S’Urachi was also frequented in pre-Nuragic times. This is demonstrated by the discovery of several out of context ceramic fragments. A fairly common fact for the Sinis peninsula, where the Domus de Janas attest human presence since the fourth millennium. Stiglitz hypothesizes that the central nuraghe was built between the fifteenth and fourteenth centuries, and the ten very regular towers that make up the bulwark (and make S'Urachi similar to the famous complex of Barumini) belong instead to the Recent Bronze. The turning point takes place in the eighth century, when the first Phoenician finds appear and most of the Nuragic sites in the area abandoned, but not S'Urachi. The Nuragic and Phoenician ceramics, initially distinguished by technique, shape and decoration, begin to merge. The faired cups become indistinguishable. “The Nuragic artisans experiment, they no longer suffer the problem of identity. At the end of the seventh and early sixth centuries, the Nuragic objects disappeared. Only the new materials and new forms remain. It is the hybridization, a community was born that we do not define neither Nuragic nor Phoenician. I call them Sardinians, with a capital S”, says Stiglitz.

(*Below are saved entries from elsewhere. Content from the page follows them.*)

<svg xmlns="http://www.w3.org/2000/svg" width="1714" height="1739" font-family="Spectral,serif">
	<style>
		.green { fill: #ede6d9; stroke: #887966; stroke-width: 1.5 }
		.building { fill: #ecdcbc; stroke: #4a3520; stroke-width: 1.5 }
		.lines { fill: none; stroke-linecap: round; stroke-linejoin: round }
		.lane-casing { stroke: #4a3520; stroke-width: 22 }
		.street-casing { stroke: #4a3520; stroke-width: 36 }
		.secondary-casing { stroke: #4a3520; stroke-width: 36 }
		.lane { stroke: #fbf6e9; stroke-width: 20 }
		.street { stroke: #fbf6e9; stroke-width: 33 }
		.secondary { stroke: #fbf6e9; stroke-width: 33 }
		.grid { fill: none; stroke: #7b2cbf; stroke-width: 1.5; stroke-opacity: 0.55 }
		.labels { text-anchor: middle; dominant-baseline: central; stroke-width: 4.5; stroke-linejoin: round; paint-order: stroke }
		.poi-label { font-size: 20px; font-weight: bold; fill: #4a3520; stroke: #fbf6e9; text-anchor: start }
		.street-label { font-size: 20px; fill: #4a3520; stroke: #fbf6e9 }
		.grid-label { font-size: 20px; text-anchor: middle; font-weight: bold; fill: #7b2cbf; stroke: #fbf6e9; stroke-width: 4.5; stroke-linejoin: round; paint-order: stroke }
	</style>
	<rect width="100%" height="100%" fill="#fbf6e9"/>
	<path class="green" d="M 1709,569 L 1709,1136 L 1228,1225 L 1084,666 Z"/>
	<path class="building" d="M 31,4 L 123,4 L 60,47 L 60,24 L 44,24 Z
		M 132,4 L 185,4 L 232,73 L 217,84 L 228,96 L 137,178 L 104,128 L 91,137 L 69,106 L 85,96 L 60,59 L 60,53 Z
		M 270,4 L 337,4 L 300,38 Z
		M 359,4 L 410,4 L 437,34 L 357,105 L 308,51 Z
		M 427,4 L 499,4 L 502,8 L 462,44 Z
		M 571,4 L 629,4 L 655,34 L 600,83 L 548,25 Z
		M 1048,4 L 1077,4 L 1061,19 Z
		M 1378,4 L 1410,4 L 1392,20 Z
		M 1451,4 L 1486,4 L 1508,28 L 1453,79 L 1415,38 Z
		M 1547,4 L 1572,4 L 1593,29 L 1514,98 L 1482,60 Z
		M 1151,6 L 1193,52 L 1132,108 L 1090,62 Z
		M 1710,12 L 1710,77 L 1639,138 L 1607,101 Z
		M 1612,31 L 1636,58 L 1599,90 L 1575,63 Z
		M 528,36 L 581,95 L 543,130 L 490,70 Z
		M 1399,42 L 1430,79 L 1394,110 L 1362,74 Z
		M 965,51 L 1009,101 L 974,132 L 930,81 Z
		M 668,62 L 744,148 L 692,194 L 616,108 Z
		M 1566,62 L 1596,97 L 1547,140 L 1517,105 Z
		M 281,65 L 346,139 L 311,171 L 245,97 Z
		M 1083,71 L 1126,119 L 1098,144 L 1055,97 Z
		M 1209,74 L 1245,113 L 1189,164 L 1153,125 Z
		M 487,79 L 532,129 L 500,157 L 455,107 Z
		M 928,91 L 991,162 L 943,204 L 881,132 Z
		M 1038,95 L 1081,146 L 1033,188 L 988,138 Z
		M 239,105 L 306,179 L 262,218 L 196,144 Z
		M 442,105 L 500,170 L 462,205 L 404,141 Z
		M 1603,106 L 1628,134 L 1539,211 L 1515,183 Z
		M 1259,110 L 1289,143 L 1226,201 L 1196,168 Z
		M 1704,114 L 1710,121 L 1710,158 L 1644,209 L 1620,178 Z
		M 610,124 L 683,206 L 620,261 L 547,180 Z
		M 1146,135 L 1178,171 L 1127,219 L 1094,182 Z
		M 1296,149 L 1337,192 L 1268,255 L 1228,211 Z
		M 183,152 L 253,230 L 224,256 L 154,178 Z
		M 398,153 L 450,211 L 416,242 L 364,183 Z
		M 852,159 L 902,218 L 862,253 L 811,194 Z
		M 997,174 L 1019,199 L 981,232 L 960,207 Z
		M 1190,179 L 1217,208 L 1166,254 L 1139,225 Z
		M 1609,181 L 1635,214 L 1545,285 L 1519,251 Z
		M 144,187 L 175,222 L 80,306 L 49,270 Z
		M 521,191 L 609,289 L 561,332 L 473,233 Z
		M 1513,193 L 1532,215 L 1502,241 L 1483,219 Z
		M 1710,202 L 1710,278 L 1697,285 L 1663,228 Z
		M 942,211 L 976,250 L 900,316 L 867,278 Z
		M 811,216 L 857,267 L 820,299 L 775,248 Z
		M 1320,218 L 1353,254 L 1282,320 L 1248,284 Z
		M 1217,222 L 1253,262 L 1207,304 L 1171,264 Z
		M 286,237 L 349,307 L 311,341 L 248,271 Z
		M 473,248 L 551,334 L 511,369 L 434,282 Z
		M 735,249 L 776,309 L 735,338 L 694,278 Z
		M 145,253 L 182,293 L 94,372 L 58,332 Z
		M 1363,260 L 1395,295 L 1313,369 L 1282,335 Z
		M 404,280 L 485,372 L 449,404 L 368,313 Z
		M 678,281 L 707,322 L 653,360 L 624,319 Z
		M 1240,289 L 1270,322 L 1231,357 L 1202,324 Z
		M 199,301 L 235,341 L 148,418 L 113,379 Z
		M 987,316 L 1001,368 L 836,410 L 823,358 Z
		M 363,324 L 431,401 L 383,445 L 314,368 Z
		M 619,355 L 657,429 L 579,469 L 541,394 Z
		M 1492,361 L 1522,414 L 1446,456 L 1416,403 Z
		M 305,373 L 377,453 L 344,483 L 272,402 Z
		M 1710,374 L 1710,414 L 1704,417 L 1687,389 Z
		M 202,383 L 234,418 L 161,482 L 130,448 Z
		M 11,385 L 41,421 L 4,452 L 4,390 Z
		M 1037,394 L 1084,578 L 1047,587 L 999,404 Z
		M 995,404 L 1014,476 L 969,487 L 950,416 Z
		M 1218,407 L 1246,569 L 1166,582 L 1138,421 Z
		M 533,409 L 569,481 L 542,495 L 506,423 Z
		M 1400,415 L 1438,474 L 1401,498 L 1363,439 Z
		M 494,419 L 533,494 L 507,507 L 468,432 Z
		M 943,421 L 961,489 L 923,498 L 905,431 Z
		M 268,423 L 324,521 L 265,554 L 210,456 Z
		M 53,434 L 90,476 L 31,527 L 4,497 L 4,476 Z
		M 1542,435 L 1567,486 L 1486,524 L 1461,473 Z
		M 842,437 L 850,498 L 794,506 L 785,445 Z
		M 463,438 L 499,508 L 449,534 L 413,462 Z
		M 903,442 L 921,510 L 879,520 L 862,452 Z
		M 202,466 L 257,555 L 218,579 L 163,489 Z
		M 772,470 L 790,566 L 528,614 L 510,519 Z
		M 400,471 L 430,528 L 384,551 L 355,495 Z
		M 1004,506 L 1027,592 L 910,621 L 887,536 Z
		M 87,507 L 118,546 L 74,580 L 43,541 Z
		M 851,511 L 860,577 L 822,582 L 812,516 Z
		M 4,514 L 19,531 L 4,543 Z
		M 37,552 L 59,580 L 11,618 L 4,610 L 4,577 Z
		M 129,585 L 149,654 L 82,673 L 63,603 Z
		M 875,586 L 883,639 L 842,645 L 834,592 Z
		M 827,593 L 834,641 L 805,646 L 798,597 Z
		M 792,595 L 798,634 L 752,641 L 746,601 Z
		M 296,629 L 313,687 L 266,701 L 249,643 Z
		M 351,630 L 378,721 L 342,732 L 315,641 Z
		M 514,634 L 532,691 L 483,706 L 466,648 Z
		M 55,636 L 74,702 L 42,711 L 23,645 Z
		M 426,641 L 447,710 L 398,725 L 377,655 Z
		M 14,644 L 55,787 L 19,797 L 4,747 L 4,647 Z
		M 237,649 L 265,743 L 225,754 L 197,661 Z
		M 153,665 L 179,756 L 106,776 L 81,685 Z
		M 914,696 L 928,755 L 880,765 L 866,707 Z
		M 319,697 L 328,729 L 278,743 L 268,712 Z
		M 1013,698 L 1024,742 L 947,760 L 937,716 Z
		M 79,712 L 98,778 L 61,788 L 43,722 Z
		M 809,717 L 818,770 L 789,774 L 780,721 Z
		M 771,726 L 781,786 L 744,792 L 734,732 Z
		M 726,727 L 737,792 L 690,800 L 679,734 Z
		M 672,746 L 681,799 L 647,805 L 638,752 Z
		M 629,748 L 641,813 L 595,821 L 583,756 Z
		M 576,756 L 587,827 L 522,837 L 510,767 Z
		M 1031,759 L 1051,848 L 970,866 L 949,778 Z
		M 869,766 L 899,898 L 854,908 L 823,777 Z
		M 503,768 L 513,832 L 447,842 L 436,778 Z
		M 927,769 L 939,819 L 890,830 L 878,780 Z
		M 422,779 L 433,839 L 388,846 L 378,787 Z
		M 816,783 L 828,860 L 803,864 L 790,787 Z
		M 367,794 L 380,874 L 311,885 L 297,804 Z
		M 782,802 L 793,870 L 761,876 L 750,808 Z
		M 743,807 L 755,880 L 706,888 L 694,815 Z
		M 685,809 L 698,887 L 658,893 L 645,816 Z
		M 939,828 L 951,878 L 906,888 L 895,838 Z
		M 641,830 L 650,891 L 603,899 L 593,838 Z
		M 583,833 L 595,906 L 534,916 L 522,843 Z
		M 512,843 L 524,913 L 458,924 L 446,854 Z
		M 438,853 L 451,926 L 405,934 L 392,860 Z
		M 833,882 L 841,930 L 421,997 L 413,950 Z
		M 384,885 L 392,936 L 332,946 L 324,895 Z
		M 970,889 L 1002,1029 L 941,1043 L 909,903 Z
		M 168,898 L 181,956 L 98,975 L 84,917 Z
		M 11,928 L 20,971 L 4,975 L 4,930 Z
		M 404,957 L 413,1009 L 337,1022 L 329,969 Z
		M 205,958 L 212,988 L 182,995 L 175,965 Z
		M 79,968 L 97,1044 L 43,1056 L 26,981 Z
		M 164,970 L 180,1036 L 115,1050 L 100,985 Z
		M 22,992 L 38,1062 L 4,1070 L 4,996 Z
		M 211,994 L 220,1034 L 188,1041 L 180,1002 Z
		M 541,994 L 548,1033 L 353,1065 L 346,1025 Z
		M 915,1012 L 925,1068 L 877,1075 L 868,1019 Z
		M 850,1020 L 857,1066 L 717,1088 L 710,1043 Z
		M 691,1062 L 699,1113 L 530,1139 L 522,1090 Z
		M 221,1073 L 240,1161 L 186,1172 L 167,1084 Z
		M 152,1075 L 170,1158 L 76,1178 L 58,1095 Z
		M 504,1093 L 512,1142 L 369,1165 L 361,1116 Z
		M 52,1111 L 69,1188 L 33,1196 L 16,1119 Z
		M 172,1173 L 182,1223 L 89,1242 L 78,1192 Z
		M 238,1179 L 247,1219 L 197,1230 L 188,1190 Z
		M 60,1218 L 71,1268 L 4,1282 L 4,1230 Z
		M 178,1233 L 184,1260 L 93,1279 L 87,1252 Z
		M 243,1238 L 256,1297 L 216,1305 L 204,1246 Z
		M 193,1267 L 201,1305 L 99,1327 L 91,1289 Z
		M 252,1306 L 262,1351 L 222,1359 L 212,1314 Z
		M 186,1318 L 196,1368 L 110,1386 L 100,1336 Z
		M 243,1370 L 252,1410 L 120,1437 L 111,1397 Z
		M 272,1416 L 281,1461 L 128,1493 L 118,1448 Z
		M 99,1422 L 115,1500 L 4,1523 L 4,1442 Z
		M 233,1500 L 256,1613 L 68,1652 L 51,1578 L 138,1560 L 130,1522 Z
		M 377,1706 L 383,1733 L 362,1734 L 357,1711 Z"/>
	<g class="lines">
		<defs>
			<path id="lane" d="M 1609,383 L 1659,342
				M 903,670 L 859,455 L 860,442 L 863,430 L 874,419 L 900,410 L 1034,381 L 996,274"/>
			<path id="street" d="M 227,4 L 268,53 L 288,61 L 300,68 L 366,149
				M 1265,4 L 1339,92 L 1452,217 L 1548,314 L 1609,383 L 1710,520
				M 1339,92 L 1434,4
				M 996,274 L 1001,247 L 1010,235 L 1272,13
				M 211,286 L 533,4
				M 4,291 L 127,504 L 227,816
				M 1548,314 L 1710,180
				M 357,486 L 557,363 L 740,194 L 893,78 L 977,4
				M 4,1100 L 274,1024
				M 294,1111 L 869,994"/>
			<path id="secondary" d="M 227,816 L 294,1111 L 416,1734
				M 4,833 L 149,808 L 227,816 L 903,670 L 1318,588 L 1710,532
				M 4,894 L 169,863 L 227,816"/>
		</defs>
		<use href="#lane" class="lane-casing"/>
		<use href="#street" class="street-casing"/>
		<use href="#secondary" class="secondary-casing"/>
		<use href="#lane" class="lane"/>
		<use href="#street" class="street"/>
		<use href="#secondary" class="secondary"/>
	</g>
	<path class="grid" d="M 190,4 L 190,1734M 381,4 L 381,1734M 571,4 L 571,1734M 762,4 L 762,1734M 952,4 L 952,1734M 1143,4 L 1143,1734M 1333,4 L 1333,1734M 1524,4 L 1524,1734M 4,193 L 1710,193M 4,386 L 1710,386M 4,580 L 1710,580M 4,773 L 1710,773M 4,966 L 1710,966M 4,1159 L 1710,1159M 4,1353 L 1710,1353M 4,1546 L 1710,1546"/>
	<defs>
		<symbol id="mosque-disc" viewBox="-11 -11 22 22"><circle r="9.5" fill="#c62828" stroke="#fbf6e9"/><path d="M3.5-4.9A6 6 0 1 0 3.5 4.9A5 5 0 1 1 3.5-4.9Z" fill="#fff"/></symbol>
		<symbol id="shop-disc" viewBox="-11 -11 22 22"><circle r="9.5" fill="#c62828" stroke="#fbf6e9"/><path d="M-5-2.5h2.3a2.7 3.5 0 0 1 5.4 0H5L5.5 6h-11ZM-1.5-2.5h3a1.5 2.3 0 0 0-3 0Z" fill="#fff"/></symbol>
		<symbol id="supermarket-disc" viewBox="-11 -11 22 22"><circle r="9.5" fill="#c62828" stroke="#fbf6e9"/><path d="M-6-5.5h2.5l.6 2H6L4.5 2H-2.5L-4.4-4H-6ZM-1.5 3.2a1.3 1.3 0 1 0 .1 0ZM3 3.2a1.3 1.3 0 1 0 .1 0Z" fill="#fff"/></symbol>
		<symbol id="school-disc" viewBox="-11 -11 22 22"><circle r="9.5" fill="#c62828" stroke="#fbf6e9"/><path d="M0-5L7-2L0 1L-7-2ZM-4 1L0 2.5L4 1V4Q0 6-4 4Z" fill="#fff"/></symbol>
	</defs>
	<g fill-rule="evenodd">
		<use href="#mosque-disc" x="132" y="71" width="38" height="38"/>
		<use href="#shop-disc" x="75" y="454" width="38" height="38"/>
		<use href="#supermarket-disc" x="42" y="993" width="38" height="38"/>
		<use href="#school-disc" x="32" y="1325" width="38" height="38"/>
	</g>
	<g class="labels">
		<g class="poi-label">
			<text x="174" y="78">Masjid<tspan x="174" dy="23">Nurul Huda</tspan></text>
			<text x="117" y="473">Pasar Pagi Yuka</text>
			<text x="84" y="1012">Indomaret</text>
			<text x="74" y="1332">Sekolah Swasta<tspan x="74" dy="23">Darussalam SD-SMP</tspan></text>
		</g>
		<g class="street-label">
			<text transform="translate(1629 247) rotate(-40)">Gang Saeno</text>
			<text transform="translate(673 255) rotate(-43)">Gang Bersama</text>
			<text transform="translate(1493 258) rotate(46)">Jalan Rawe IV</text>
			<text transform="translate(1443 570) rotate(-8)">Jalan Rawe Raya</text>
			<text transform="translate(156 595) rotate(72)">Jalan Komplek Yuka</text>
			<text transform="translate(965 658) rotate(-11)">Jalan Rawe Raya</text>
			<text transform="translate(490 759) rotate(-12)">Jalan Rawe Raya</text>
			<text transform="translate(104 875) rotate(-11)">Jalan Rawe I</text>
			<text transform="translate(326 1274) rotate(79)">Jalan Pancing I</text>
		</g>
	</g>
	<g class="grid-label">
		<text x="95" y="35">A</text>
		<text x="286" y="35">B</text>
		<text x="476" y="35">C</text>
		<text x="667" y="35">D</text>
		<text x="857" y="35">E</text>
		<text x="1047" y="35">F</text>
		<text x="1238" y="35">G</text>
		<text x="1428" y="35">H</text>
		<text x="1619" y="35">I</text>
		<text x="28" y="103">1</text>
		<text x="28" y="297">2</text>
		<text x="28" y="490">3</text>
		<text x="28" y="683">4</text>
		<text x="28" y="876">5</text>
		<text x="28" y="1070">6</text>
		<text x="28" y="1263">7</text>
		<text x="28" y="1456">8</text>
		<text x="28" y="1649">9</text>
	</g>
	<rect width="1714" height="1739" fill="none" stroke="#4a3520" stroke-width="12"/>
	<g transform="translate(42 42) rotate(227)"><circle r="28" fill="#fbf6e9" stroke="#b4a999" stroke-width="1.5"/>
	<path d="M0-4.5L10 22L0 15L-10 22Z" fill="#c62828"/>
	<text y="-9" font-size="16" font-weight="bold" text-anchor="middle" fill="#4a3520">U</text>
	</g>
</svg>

The depopulation that the Sinis Peninsula and the territories that embrace the Gulf of Oristano undergo are part of a wider phenomenon, which all affects the Mediterranean basin. Between the second half of the eighth century and the end of the seventh, the people of the Mare Nostrum are urbanizing, the tendentially egalitarian societies slide towards stratification. “Some speak of clans, others of lineages. I, softly, speak of classes", explains the anthropologist. The city where S’Urachi's population gradually converges is Tharros. This is demonstrated by the presence of the Tophet, the typical Phoenician sanctuary. Not all the Nuragic centers are crossed by the process that leads to hybridization. No artifacts belonging to the 1000-year-old Phoenician urban culture have been found in renowned Mont'e Prama site.
Hence the extraordinary importance of S’Urachi, which Stiglitz imagines as a Nuragic crossroads between two shores of landing on the sea, Mistras and Su Pallosu, the Montiferru where iron and timber were obtained, and the cultivated plain. A strategic center for production and logistics, capable of welcoming Levantine influences and then following them in the transition of the urban era. A fascinating paradigm, a mosaic to be completed through research, which proceeds parallel in the Nuragic village of Tharros (discovered in the 1970s), under the direction of Alessandro Usai. Between the sea, the mountains, the plains and the wetlands: S’Urachi lay a short distance from Mar’e Foghe, a large pond now channeled into a river. And then, at close distance, the pond of Cabras, and Sal’e Porcus. Built on a very powerful water vein that suggested the construction of a moat with embankments in front of the bulwarks. Even today a few excavations are enough to bring out the aquifer. The Nuragic people of S’Urachi did not fear water, nor the sea, nor its peoples.